As things are, because of our dependence on the inanimate indifferent intermediate of the dollar, individual efforts and the decisions and actions of politicians, institutions and the global aid industry often exacerbate, rather than heal, existing inequalities and imbalances between nations, races and genders.

My vision of what economic Yoga looks like isn't The Man Who Quit Money, Daniel Suelo, giving up money entirely and living alone in a cave ― however laudable the individual asethetic effort may be. When I ask myself what the end point of economic Yoga might look like, I am reminded once more of Donna Haraway's imaginary of the Chthulucene:

"the dynamic ongoing sym-chthonic forces and powers of of which people are a part, within which ongoingness is at stake." Because "Right now, the earth is full of refugees, human and not, without refuge."

Donna Haraway recognized the need to reconstitute refuges:

"to make possible partial and robust biological-cultural-political-technological recuperation and recomposition."

Like the name Chthulucene implies, Haraway offers little practical beyond the idea of returning to cultural habits more appreciative of the Earth and "making kin," which does appear to being happening on the Internet in a perverse sort of way (2).

My vision for economic Yoga addresses problems most of us face in the way our economic system and lifestyles are currently structured.

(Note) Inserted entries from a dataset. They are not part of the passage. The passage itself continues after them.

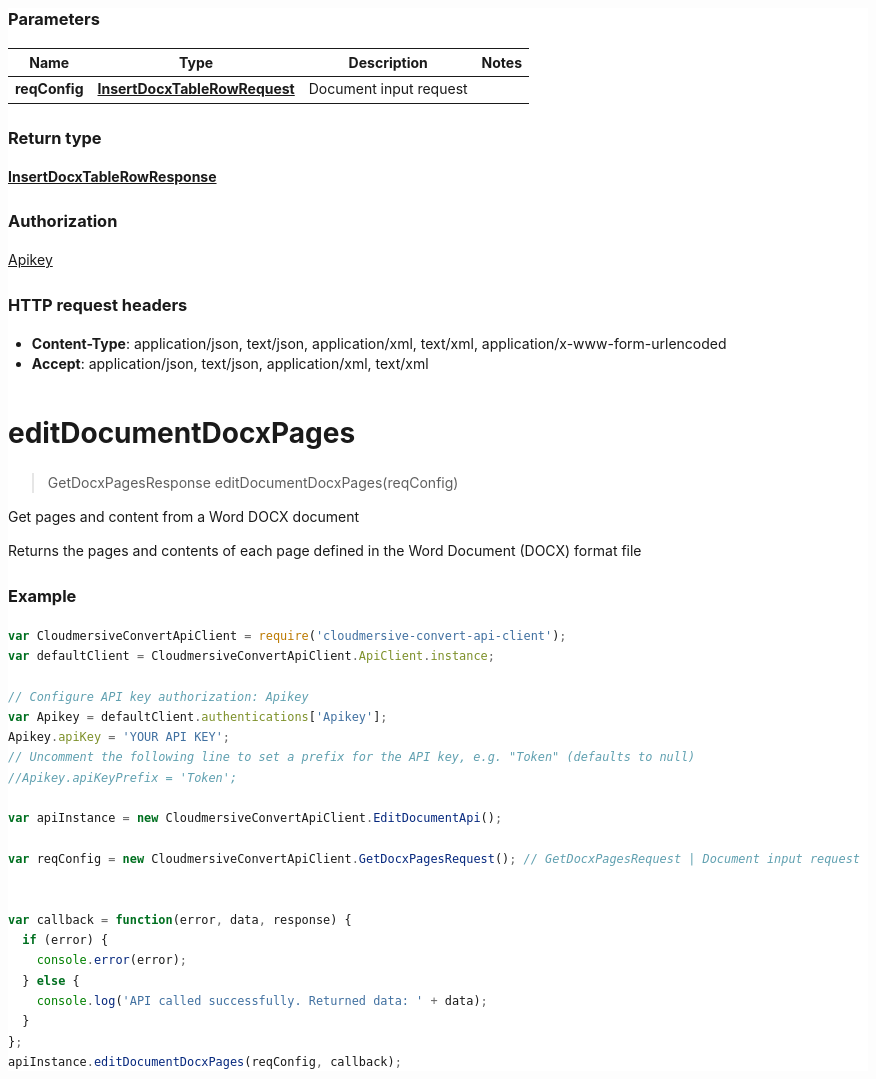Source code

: ### Parameters

Name | Type | Description  | Notes
------------- | ------------- | ------------- | -------------
 **reqConfig** | [**InsertDocxTableRowRequest**](InsertDocxTableRowRequest.md)| Document input request | 

### Return type

[**InsertDocxTableRowResponse**](InsertDocxTableRowResponse.md)

### Authorization

[Apikey](../README.md#Apikey)

### HTTP request headers

 - **Content-Type**: application/json, text/json, application/xml, text/xml, application/x-www-form-urlencoded
 - **Accept**: application/json, text/json, application/xml, text/xml

<a name="editDocumentDocxPages"></a>
# **editDocumentDocxPages**
> GetDocxPagesResponse editDocumentDocxPages(reqConfig)

Get pages and content from a Word DOCX document

Returns the pages and contents of each page defined in the Word Document (DOCX) format file

### Example
```javascript
var CloudmersiveConvertApiClient = require('cloudmersive-convert-api-client');
var defaultClient = CloudmersiveConvertApiClient.ApiClient.instance;

// Configure API key authorization: Apikey
var Apikey = defaultClient.authentications['Apikey'];
Apikey.apiKey = 'YOUR API KEY';
// Uncomment the following line to set a prefix for the API key, e.g. "Token" (defaults to null)
//Apikey.apiKeyPrefix = 'Token';

var apiInstance = new CloudmersiveConvertApiClient.EditDocumentApi();

var reqConfig = new CloudmersiveConvertApiClient.GetDocxPagesRequest(); // GetDocxPagesRequest | Document input request


var callback = function(error, data, response) {
  if (error) {
    console.error(error);
  } else {
    console.log('API called successfully. Returned data: ' + data);
  }
};
apiInstance.editDocumentDocxPages(reqConfig, callback);
```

It provides an alternative with which to augment existing social services (or Universal Basic Income). economic Yoga would reconstitute community, provide opportunities for training in multiple disciplines, and prevent some of inequalities the pursuit of a single career path and the definition of success in our society encourage.

economic Yoga is a reawakening of the practice of apprenticeship. The idea is an extension from community gardens, 'family projects' from my younger years, and house and barn building projects from days before I was born, as well as my time at Antaiji and Green Gulch Farm. As previously recognized, there aren't enough monasteries in the world to accommodate all those involved in meditation practices, nor should religion, philosophy, or race be a requirement. Moreover, the types of apprenticeships in typical monastic settings — the few that remain — are limited in the type of training and a greater diversity is necessary if apprenticeships are to be more broadly applicable.

Some proposed details for economic Yoga include shifting to a three-week work month, the fourth week to be spent on a community apprenticeship project. It should begin at an early age (12?) and represent a service payment towards social services including housing, food, health care, day care and an additional contribution to retirement. economic Yoga should also provide a path distinct from higher education and/or military service for some of the same types of positions. Community projects could include gardens, projects and services approved via small grant applications; apprenticeships could include apprenticeship employment with a variety of institutions and firms. People in high level positions should take time to work at more manual, though different tasks; unemployed or underemployed should be given priority for institutional and corporate apprenticeships - in this way we all benefit from interacting with a broader range of people.

In addition to reconstituting community, economic Yoga increases opportunities for interdisciplinary innovation both between individuals via the creative flux inherent in interactions across disciplines, and within the same individual because of exposure to a greater diversity of thought and life modalities.

(1) My definition of inflation and deflation are intuitive and do not necessarily correspond to the classic definitions.

(2) I consider the possibility that the 'sense' of perversity is an emotional reaction to the limits of our cognitive capacity to 'grasp' the non-linearity of cause-and-effect which via the Internet is increasingly perceptible. Those with strong ties and responsibilities in daily life perceive these identities and events as correlations because of the focus of their attention. Those with weaker ties in daily life have cognitive space in which to perceive the sometimes-visible-sometimes-not shimmering strands of cause-and-effect.